## Problem to solve
For the material below, state how many lines have the word "knee" in them, with no other words.
★ ★ ★ ★
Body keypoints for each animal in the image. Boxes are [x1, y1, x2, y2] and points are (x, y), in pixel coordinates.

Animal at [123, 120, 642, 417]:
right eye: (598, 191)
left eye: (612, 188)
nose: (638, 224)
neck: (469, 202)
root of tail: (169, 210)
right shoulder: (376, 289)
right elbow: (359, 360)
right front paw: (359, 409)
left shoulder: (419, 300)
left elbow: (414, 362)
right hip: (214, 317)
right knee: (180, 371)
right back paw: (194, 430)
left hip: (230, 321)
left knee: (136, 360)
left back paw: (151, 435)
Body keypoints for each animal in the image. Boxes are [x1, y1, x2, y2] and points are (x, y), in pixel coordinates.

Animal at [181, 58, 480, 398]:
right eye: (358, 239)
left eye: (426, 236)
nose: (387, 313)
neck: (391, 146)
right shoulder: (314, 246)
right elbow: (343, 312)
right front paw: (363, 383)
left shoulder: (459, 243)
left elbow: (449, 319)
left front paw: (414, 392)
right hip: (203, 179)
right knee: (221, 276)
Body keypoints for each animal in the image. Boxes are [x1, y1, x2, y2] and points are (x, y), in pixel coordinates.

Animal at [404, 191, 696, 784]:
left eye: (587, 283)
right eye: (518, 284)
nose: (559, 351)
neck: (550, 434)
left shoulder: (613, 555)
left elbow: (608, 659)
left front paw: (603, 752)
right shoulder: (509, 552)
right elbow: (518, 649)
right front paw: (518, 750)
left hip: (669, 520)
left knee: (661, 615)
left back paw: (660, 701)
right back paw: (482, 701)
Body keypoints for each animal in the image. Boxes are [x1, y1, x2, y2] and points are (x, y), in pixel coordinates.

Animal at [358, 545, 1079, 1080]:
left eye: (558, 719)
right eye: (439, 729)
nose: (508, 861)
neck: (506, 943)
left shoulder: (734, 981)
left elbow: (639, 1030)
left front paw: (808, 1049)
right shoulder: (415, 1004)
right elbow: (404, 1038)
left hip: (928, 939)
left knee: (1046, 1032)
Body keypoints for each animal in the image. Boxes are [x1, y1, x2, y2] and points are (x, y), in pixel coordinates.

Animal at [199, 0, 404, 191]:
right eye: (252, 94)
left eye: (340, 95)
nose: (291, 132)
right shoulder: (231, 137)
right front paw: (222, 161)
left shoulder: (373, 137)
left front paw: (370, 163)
★ ★ ★ ★
## Solution to this task
5